What you have to do => Look through the entries below and report every line that has "centers".

[Saved data entries]

=-=-=

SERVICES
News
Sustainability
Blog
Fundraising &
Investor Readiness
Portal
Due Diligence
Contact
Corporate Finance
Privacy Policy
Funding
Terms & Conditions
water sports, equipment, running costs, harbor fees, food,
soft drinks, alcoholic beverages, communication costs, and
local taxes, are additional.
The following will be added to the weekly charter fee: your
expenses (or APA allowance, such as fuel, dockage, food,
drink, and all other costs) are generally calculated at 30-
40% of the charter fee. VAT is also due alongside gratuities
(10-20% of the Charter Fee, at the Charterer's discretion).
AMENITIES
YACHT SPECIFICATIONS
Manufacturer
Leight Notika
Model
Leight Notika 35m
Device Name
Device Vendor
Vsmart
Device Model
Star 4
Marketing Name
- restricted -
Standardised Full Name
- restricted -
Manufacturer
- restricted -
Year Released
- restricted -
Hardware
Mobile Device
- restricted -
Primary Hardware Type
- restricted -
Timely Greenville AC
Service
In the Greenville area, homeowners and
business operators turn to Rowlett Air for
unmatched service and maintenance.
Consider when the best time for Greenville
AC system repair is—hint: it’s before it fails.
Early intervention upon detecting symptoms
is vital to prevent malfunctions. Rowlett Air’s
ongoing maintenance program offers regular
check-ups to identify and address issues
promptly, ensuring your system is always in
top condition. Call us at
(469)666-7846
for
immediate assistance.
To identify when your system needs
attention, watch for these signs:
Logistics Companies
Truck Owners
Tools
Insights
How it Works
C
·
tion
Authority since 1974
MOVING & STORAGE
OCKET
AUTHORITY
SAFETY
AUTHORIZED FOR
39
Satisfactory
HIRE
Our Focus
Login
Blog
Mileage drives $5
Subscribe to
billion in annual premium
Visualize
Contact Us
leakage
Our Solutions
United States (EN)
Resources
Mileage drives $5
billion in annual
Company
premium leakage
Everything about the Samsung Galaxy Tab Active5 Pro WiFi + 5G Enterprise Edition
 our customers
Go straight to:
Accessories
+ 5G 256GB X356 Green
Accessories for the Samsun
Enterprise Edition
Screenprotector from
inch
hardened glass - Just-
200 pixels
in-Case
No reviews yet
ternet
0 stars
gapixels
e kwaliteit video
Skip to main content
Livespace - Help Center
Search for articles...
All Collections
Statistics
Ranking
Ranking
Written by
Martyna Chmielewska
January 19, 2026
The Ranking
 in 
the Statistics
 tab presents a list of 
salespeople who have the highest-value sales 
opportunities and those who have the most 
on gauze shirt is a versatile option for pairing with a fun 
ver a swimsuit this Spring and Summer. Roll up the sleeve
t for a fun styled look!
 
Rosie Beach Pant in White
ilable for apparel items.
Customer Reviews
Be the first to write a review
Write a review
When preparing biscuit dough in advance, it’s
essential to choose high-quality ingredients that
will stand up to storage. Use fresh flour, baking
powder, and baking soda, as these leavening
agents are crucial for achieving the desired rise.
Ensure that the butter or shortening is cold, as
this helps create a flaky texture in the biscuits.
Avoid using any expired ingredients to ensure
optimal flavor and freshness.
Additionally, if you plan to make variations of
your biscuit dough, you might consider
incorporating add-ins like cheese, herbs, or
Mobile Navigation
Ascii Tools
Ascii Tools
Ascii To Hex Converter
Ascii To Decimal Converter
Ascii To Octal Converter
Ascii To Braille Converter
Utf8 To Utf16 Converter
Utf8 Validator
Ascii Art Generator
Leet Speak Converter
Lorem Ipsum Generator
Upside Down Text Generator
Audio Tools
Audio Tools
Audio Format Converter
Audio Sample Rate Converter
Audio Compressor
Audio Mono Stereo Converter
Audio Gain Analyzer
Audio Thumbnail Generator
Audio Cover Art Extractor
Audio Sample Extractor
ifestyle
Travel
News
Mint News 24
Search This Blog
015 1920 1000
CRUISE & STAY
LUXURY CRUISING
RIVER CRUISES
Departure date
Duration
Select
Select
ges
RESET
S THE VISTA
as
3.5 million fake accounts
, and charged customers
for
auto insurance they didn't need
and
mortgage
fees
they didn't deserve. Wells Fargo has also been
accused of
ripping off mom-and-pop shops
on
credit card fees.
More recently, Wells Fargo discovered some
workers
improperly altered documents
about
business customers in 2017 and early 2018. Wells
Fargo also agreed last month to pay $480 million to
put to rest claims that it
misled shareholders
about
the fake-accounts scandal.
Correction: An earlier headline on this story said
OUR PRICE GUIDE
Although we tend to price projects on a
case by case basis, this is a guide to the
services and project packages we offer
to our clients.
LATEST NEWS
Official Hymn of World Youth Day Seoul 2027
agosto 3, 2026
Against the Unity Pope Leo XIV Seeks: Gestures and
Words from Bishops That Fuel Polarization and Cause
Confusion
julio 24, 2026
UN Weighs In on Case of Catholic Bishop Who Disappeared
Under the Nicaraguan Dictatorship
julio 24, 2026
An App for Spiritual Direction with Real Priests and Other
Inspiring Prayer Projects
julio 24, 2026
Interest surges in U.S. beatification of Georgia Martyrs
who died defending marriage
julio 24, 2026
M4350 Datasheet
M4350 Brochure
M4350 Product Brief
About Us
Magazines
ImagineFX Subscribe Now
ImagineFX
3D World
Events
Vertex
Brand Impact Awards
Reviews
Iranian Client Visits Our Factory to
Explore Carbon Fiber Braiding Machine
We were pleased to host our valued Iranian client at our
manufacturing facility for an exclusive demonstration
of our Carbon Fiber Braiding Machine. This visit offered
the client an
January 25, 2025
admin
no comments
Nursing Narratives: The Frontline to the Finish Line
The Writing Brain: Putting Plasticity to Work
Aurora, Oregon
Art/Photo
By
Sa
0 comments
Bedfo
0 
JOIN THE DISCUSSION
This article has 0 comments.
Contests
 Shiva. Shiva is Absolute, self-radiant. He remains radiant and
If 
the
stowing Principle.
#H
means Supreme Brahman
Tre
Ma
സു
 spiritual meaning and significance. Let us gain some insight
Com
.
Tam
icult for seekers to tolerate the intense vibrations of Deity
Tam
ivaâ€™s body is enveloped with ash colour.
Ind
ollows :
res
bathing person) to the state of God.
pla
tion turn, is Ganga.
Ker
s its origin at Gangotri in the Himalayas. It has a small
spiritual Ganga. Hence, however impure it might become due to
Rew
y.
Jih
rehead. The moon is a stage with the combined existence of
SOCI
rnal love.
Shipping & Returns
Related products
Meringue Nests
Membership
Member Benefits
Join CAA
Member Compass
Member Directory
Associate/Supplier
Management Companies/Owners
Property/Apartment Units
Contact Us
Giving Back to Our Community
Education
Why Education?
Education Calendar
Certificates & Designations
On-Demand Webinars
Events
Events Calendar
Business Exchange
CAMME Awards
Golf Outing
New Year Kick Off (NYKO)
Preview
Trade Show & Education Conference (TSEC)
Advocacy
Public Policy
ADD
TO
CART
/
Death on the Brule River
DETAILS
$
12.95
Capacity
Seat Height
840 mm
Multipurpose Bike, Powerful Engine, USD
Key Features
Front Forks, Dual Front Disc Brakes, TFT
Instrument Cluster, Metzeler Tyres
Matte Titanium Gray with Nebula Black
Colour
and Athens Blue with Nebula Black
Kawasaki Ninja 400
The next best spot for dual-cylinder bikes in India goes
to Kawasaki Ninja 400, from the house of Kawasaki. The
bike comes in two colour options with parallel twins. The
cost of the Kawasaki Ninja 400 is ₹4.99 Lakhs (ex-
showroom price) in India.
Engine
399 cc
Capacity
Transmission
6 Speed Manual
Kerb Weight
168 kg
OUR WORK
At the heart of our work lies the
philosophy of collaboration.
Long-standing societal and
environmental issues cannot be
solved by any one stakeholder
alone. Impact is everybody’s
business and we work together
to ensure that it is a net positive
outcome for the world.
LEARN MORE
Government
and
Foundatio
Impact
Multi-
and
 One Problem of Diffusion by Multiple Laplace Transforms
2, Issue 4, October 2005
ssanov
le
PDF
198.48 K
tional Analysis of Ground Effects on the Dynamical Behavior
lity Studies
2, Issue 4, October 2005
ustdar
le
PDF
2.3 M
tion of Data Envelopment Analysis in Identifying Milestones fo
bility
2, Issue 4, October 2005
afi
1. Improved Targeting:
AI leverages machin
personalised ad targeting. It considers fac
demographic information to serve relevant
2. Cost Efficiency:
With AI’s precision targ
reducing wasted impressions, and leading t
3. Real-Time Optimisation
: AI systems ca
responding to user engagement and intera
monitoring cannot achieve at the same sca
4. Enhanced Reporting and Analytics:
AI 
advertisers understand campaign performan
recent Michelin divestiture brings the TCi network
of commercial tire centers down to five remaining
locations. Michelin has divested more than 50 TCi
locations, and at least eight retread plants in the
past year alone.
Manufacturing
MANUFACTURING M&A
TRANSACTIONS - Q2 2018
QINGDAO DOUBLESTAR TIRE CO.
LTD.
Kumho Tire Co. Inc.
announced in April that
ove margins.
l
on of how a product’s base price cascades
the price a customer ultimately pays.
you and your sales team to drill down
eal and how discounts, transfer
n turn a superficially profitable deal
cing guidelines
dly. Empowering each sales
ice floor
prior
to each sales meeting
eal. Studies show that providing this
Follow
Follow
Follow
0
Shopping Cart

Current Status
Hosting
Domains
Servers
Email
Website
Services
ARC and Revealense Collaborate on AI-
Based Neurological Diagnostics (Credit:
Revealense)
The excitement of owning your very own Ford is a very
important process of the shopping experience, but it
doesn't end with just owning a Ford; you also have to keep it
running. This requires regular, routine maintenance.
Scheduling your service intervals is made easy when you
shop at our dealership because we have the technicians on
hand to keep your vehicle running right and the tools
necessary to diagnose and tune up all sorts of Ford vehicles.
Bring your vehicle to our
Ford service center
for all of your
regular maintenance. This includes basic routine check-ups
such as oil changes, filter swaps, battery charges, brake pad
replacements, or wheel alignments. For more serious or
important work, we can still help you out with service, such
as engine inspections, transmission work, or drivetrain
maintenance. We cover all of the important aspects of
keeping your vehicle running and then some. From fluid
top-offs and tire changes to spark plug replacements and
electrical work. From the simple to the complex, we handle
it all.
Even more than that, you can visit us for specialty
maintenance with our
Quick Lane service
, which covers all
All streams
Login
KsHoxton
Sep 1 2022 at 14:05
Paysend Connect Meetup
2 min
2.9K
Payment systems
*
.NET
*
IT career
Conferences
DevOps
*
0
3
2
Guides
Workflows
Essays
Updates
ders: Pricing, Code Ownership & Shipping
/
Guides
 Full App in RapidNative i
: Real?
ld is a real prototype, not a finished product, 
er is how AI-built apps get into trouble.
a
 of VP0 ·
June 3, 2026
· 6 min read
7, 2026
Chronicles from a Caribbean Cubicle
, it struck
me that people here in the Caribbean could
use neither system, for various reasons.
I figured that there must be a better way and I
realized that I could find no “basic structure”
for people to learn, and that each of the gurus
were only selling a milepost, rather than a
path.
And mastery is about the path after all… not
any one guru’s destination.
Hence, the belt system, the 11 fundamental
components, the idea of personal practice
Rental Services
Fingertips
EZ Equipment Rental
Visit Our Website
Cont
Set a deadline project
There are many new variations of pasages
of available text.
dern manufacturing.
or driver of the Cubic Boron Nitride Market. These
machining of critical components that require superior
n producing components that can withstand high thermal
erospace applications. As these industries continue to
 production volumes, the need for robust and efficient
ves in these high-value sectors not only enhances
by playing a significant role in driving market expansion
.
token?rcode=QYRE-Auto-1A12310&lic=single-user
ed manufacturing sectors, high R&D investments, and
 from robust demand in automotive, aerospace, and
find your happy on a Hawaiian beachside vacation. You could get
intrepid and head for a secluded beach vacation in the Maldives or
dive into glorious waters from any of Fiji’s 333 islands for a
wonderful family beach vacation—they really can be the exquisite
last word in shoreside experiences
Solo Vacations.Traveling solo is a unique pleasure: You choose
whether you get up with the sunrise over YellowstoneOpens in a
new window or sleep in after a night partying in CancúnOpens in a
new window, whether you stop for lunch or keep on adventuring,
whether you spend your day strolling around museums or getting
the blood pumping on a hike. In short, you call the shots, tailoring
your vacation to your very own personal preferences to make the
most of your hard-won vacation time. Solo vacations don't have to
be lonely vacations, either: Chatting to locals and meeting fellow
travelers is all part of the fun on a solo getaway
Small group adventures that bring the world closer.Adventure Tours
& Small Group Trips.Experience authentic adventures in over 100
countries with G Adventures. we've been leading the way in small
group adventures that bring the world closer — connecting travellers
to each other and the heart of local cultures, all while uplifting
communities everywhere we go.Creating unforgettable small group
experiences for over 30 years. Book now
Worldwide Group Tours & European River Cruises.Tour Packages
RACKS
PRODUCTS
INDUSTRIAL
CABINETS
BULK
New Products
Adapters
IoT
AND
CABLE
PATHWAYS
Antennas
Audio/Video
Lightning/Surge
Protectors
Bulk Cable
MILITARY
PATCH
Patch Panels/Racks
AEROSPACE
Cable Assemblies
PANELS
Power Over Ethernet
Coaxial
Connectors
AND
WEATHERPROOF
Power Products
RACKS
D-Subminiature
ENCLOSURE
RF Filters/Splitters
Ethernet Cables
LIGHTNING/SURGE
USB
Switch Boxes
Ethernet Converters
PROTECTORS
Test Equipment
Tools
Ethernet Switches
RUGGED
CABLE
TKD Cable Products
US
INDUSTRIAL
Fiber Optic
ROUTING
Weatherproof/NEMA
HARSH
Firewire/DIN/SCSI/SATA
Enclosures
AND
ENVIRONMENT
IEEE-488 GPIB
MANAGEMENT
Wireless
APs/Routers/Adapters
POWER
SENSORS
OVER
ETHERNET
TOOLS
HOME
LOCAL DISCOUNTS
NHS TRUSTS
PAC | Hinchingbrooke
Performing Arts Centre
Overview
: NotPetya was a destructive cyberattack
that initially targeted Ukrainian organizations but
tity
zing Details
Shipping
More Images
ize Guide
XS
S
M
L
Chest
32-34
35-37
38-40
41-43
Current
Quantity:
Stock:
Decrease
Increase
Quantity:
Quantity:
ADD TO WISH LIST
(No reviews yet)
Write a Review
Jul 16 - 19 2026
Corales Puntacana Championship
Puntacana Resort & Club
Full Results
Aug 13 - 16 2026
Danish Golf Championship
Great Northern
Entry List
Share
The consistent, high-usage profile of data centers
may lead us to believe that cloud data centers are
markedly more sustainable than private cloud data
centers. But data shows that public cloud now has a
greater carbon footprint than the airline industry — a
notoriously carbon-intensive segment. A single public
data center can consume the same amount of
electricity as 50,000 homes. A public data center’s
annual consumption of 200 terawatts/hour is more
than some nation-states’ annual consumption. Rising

=-=-=

Result =>
of commercial tire centers down to five remaining
The consistent, high-usage profile of data centers
may lead us to believe that cloud data centers are
centers. But data shows that public cloud now has a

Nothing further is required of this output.